[Work instruction 1]
Repeat the portion of the tourism benefits passage that opens with the words containing "There is a statistically" and closes with "in Table 5.".

[Text block]
----------------------------------------

The mean scores of the different benefits tourists sought while visiting Mpumalanga are presented in Table 4. “Natural environment” as a benefit was highly sought (5.75), followed by “escape” (5.59) and “social bonding” (5.12). Therefore, a factor of value to tourists who visit Mpumalanga was found to be the benefits “natural environment,” “escape” and “social bonding.” All the benefits had coefficients for asymmetry and kurtosis between –2 and +2 and are therefore considered to follow a normal univariate distribution (George and Mallery, 2010). The next phase of analysis was to determine whether there were statistically significant differences between residential origins with regard to benefits sought. The Kruskal–Wallis test was used and the following hypotheses were tested:
There is no statistically significant difference between the respondents’ residential origin and each of the benefits measured.
There is a statistically significant difference between the respondents’ residential origin and each of the benefits measured.
The Kruskal–Wallis test statistics results are illustrated in Table 5.

----------------------------------------

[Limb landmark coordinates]
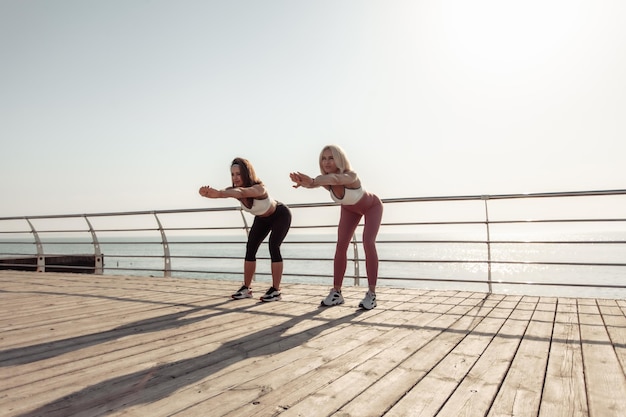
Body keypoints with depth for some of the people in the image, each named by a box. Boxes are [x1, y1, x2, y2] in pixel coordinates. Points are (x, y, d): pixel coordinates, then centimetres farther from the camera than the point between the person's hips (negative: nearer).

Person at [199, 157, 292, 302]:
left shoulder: (259, 188, -39)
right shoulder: (234, 189, -20)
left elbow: (242, 193, -61)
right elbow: (220, 193, -41)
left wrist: (218, 193, -78)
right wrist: (208, 193, -65)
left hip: (280, 215, -7)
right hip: (262, 218, 7)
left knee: (274, 247, -20)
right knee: (250, 248, -4)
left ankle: (276, 290, -14)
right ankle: (246, 288, 3)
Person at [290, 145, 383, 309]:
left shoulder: (351, 176, -42)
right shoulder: (324, 179, -27)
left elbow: (335, 179, -65)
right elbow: (313, 182, -52)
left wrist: (313, 181, -85)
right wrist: (304, 182, -77)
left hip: (372, 206, -5)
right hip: (350, 209, 5)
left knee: (368, 243, -23)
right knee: (341, 245, -9)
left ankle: (371, 293, -16)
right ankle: (336, 292, -4)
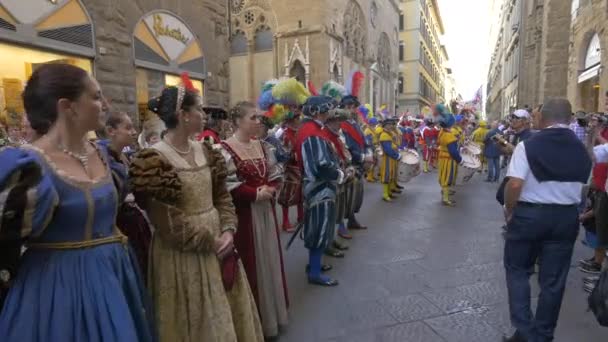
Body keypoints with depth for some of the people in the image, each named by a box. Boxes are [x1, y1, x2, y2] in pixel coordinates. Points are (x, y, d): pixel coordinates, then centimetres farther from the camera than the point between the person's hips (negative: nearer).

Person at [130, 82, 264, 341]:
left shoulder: (206, 151, 5)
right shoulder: (152, 160, -17)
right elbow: (167, 223, -19)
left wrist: (228, 231, -7)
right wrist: (210, 242, -13)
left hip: (218, 245, 7)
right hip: (182, 255, -6)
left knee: (226, 317, 20)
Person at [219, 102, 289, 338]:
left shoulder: (260, 145, 10)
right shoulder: (226, 149, -14)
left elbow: (274, 176, 13)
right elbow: (228, 186, -21)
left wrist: (271, 190, -6)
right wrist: (256, 194, -18)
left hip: (266, 212, 8)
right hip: (244, 216, -7)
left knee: (269, 261, 17)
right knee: (251, 266, 4)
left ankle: (272, 314, 35)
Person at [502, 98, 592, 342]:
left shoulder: (528, 145, -13)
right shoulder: (582, 151, 4)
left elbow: (515, 185, -20)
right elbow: (582, 187, 8)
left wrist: (509, 210, -6)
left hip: (529, 214, -4)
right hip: (567, 217, 4)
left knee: (518, 270, 14)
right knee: (553, 280, 13)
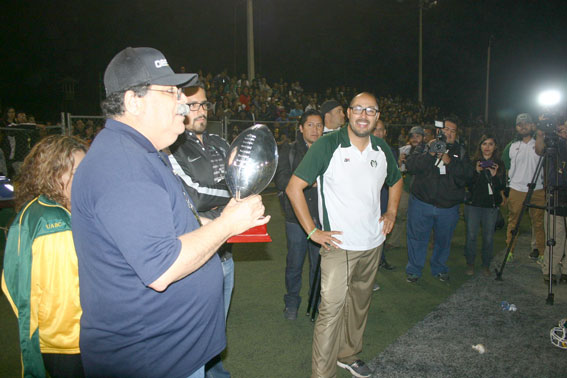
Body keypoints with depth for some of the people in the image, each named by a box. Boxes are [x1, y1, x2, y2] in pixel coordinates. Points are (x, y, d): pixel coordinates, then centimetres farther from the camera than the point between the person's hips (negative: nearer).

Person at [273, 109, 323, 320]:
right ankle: (292, 303, 31)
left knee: (319, 265, 11)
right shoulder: (289, 151, 2)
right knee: (294, 265, 10)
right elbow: (281, 180, -11)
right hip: (296, 218, -1)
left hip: (322, 218, 1)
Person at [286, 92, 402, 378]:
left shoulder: (382, 149, 6)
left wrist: (391, 213, 14)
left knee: (360, 303, 18)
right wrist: (313, 232, -13)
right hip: (339, 245, -6)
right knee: (331, 309, -7)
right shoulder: (327, 146, -11)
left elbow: (396, 180, 27)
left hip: (372, 244, 6)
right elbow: (294, 188, -12)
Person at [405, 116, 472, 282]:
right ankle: (414, 270, 20)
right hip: (421, 203, -2)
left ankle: (440, 269, 35)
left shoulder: (460, 152, 8)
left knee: (443, 239, 15)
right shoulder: (425, 146, 1)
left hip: (448, 206, 2)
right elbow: (410, 166, -14)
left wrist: (449, 162, -19)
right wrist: (430, 153, -25)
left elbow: (467, 175, -6)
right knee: (417, 238, 4)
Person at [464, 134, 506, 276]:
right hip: (473, 204, -1)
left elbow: (502, 187, 2)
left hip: (491, 205, 1)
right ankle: (470, 264, 17)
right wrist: (476, 172, -17)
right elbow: (467, 184, -4)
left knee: (488, 236, 4)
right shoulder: (473, 162, 1)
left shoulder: (499, 165, 7)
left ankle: (486, 265, 20)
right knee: (471, 235, 1)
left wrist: (494, 176, -14)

----------------------------------------

[Work instruction 2]
Rewrite the records from the start through the line containing "right wrist: (304, 182, -77)", adding 27 to every number in the keypoint coordinates and keeping all other lines unchanged. Leave the pictures out of your answer.

[Output 1]
There is a statistically significant difference between the respondents’ residential origin and each of the benefits measured.
The Kruskal–Wallis test statistics results are illustrated in Table 5.

[Output 2]
Body keypoints with depth for some of the people in the image, each named by a box. Boxes are [x1, y1, x2, y2] in pixel coordinates. Points are (x, y, d): pixel coordinates, then centimetres farther from the camera than the point between the person's hips (negative: nearer).

Person at [199, 157, 292, 302]:
left shoulder: (286, 215, -12)
right shoulder: (261, 216, 7)
left elbow: (269, 220, -34)
right elbow: (247, 220, -14)
left wrist: (245, 220, -51)
right wrist: (235, 220, -38)
left hip: (307, 242, 20)
right hip: (289, 245, 34)
left knee: (301, 274, 7)
right knee: (277, 275, 23)
left ankle: (303, 317, 13)
right ankle: (273, 315, 30)
Person at [290, 145, 383, 309]:
left shoulder: (378, 203, -15)
right shoulder: (351, 206, 0)
left elbow: (362, 206, -38)
right elbow: (340, 209, -25)
left wrist: (340, 208, -58)
right wrist: (331, 209, -50)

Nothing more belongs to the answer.